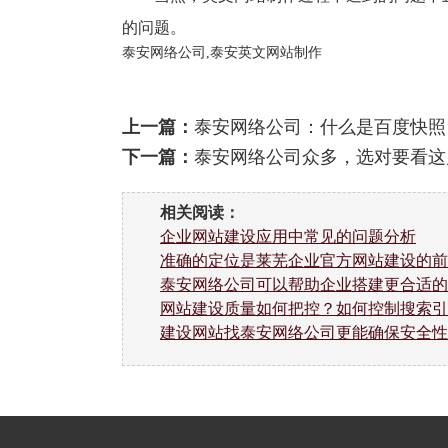
的问题。
泰安网络公司,泰安英文网站制作
上一篇：
泰安网络公司：什么是百度快照
下一篇：
泰安网络公司众多，选对要看这
相关阅读：
企业网站建设应用中常见的问题分析
准确的定位是莱芜企业官方网站建设的前
泰安网络公司可以帮助企业搭建更合适的
网站建设质量如何把控？如何控制搜索引
建设网站找泰安网络公司更能确保安全性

--- Work to be completed ---
Print the material word for word; images are to be left out.

--- Solution ---
的问题。
泰安网络公司,泰安英文网站制作
上一篇：
泰安网络公司：什么是百度快照
下一篇：
泰安网络公司众多，选对要看这
相关阅读：
企业网站建设应用中常见的问题分析
准确的定位是莱芜企业官方网站建设的前
泰安网络公司可以帮助企业搭建更合适的
网站建设质量如何把控？如何控制搜索引
建设网站找泰安网络公司更能确保安全性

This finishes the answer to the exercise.